Text shown: Begin

The coach in me assigned myself a year of reflection that I chose to do on the 21st each month. The assignment happened organically. I started writing monthly and then I committed to the structure as part of my own development as a person. In a way, because I am old enough and practical, I wanted to also learn how to grieve.
Yesterday felt like a year to me. From Tuesday to Tuesday in the 3rd week of March. But by the calendar today marks a year anniversary of our mother's passing.
Why was the acceptance process so important?
When I finally begun to comprehend the diagnosis and my mother’s choices in 2009, I would have been reckless in my approach to my emotions and even grieving. It was through my realization and reconciliation with the diagnosis that I came to terms with being reckless was all that I knew. But, sometime in the early fall of 2009, I realized that our mother wasn’t dead yet, nor was the world ending, and to quote the unforgettable Hyo herself “Well, enough now. Life goes on.” She was living and I was a hot mess.

Text shown: End

Assigned task A
Reproduce the reflection on grief from "The coach in" to "process so important?".
Assigned task B
Answer from the reflection on grief:
(i) On which day of each month did the writer do the year of reflection?
(ii) By the calendar, what does today mark?
(iii) In what year did the writer finally begin to comprehend the diagnosis?
Work only from the reflection on grief.

Dataset extract: Begin

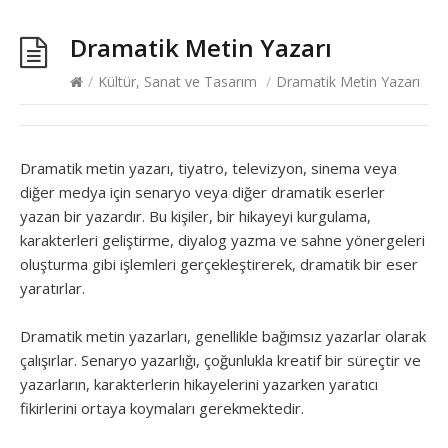
Dramatik Metin Yazarı
/
Kültür, Sanat ve Tasarım
/
Dramatik Metin Yazarı
Dramatik metin yazarı, tiyatro, televizyon, sinema veya
diğer medya için senaryo veya diğer dramatik eserler
yazan bir yazardır. Bu kişiler, bir hikayeyi kurgulama,
karakterleri geliştirme, diyalog yazma ve sahne yönergeleri
oluşturma gibi işlemleri gerçekleştirerek, dramatik bir eser
yaratırlar.
Dramatik metin yazarları, genellikle bağımsız yazarlar olarak
çalışırlar. Senaryo yazarlığı, çoğunlukla kreatif bir süreçtir ve
yazarların, karakterlerin hikayelerini yazarken yaratıcı
fikirlerini ortaya koymaları gerekmektedir.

Dataset extract: End

Your solution A
The coach in me assigned myself a year of reflection that I chose to do on the 21st each month. The assignment happened organically. I started writing monthly and then I committed to the structure as part of my own development as a person. In a way, because I am old enough and practical, I wanted to also learn how to grieve.
Yesterday felt like a year to me. From Tuesday to Tuesday in the 3rd week of March. But by the calendar today marks a year anniversary of our mother's passing.
Why was the acceptance process so important?

Your solution B
(i) The 21st.
(ii) A year anniversary of their mother's passing.
(iii) 2009.